Chapter 12:
Calix could recall the last time he’d eaten at the popular local diner, Pen’s. It was kind of hard to forget when a grown man threw a milkshake at your teenage face.
Glass and all.
He parked the hovercar the station had loaned him in the lot behind the diner, taking a moment to just look at it. The gray building with the bright red roof hadn’t changed a bit, and for a moment, he felt a rush of trepidation, as though he were that eighteen-year-old kid again at risk of being booed out of the restaurant if he tried to order a soda.
His thumb pressed against his jeans, right over a spot on his right inner thigh where he’d run a razer blade that morning. It hadn’t been enough to distract him from the fact he was a disgusting person—getting off to thoughts of Aodhan under the influence, getting fucked by Red Mask—but it’d dulled the self-hatred enough he’d been able to get dressed and leave the hotel with a normal expression plastered over his face.
The sharp sting of pain helped to ground him now, and with a defeated sigh, Calix popped open the door and slipped out. Ever since he’d gotten the call, he’d been worried at whathe’d discover once he got there. She’d made it sound like whatever had happened was…weird.

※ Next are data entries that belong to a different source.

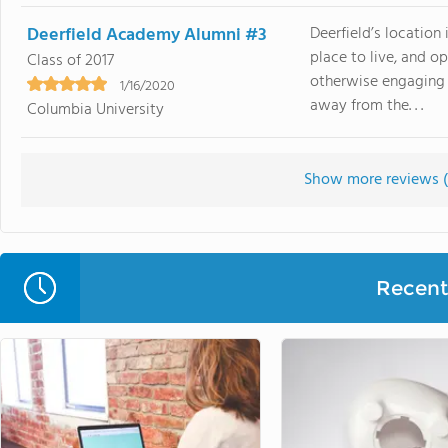
Deerfield Academy Alumni #3
Deerfield’s location 
place to live, and o
Class of 2017
otherwise engaging 
1/16/2020
away from the. . .
Columbia University
Show more reviews (
Recent 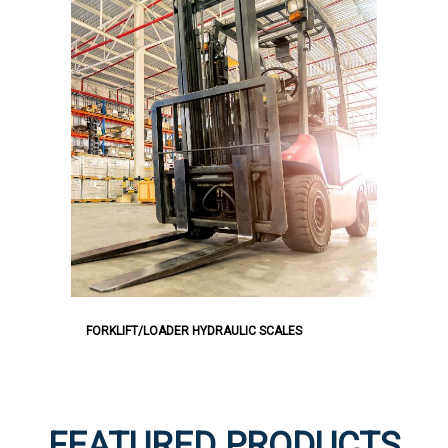
FORKLIFT/LOADER HYDRAULIC SCALES
FEATURED PRODUCTS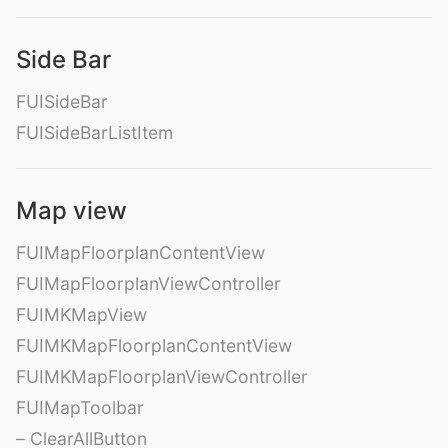
Side Bar
FUISideBar
FUISideBarListItem
Map view
FUIMapFloorplanContentView
FUIMapFloorplanViewController
FUIMKMapView
FUIMKMapFloorplanContentView
FUIMKMapFloorplanViewController
FUIMapToolbar
– ClearAllButton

Was it the merman? Had his body been unceremoniously dumped in the diner dumpsters or something? The mutilated and rotting corpse of a species thought to be near extinction was certainly cause for sounding the oddity alarm.

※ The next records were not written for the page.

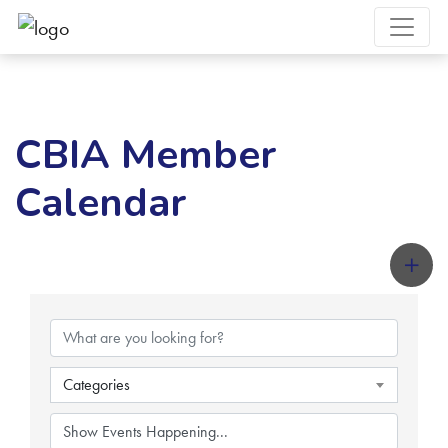
CBIA Member
Calendar
Categories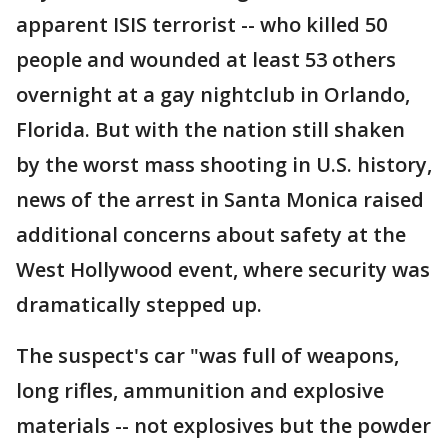
apparent ISIS terrorist -- who killed 50
people and wounded at least 53 others
overnight at a gay nightclub in Orlando,
Florida. But with the nation still shaken
by the worst mass shooting in U.S. history,
news of the arrest in Santa Monica raised
additional concerns about safety at the
West Hollywood event, where security was
dramatically stepped up.
The suspect's car "was full of weapons,
long rifles, ammunition and explosive
materials -- not explosives but the powder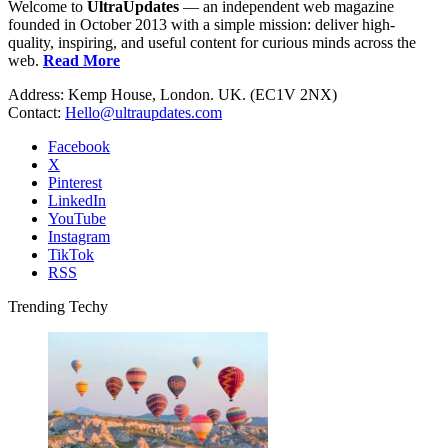
Welcome to
UltraUpdates
— an independent web magazine
founded in October 2013 with a simple mission: deliver high-
quality, inspiring, and useful content for curious minds across the
web.
Read More
Address: Kemp House, London. UK. (EC1V 2NX)
Contact:
Hello@ultraupdates.com
Facebook
X
Pinterest
LinkedIn
YouTube
Instagram
TikTok
RSS
Trending Techy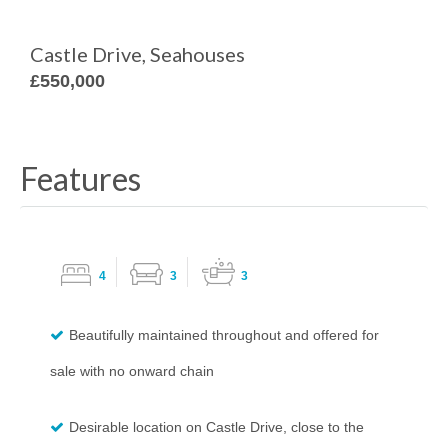
Castle Drive, Seahouses
£550,000
Features
4
3
3
Beautifully maintained throughout and offered for
sale with no onward chain
Desirable location on Castle Drive, close to the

What was he going to do if it was the merman, though? Would he confess? Finally bring it up and just play it off like he’d planned to as soon as he was certain he no longer needed that party crowd for answers? Actually, that could work. It would be believable enough since he’d come away from that night with nothing. Even though he’d had no intention of asking Aodhan to take him to another one, they didn’t have to know that. It wasn’t completely out of the realm of possibility that he would.
It didn’t take him long to find Amory—it helped that she was standing right in the midst of a commotion—and his fears were almost instantly put to bed the moment he did.
Two officers were currently wrestling with Heathe, struggling to keep him locked between them as he tossed himself from side to side in an attempt to get free. His face was pale, and he kept repeating the same thing over and over again in a frantic tone that gave Cal pause as he stopped at Amory’s side.
“I didn’t do it! I didn’t!” Heathe insisted as they dragged him over to a cruiser.
Seeing him again made Calix’s stomach tie into knots, but he kept his composure, forcing himself to sound only somewhat interested when he asked Amory, “What’s going on?”
“He killed his girlfriend,” she told him. “Would you believe it?”
Cal frowned, finally noticing the ambulance nearby and the body stuffed into the back already covered from prying eyes.
A crowd had gathered, probably people who’d been enjoying lunch and those that they’d summoned to come seethe show. Another reason Calix couldn’t wait to get off this damn planet. A part of him almost felt bad for Heathe, having experienced the weight of the townspeople himself, but then he recalled the night of the reunion.
He’d paid his debt then and made them even.
This? He didn’t have to feel shit for the guy now.
“How’d it happen?” Calix crossed his arms.
“Better question is why,” she said. “Turns out the body has been chilling in the walk-in freezer in the basement of Pen’s for at least a couple of days.”
“What?” He’d completely forgotten that Heathe had mentioned his sister buying the place. “He got away with that?”
“He was living down there,” she explained. “Life after high school hasn’t exactly been kind to our old Prom King. Honestly, I’m surprised he even had a girlfriend to kill.”
“That’s a bit harsh, don’t you think?” Mitri walked away from the ambulance where he’d been discussing things with the paramedics and smiled politely at Cal. “Afternoon, Detective.”
“Can you figure out a cause of death?” Technically, this wasn’t what he’d been sent here for, but Calix wanted to know what was going on. How a guy who’d drugged and abused him the other day in the name of retribution could be the same one to murder the woman he loved in cold blood.
Well. That wasn’t fair.
He had no way of knowing if the two of them had been in love or not.
And Calix wasn’t really in a place to judge.
Even after spending the past six years trying to atone for what he’d done to his classmate, Cal had still ignored the merman’s cries for help. He didn’t have a right to comment on anyone’s hypocrisy, not when he was still struggling to acknowledge and deal with his own.
“Sure, I can make an assessment right now even,” Mitri replied. “She’s got a caved-in skull. The mark is conducive to being hit on the head with something blunt. Whoever killed her hit her.”
“It was Heathe,” Amory insisted, scowling at the back of the police cruiser as it drove off with a panicked Heathe in the back seat. “He freaked out when she was discovered by the head chef and tried to threaten him into keeping his mouth shut.”
“Isn’t the head chef his uncle?” Cal thought he recalled that detail.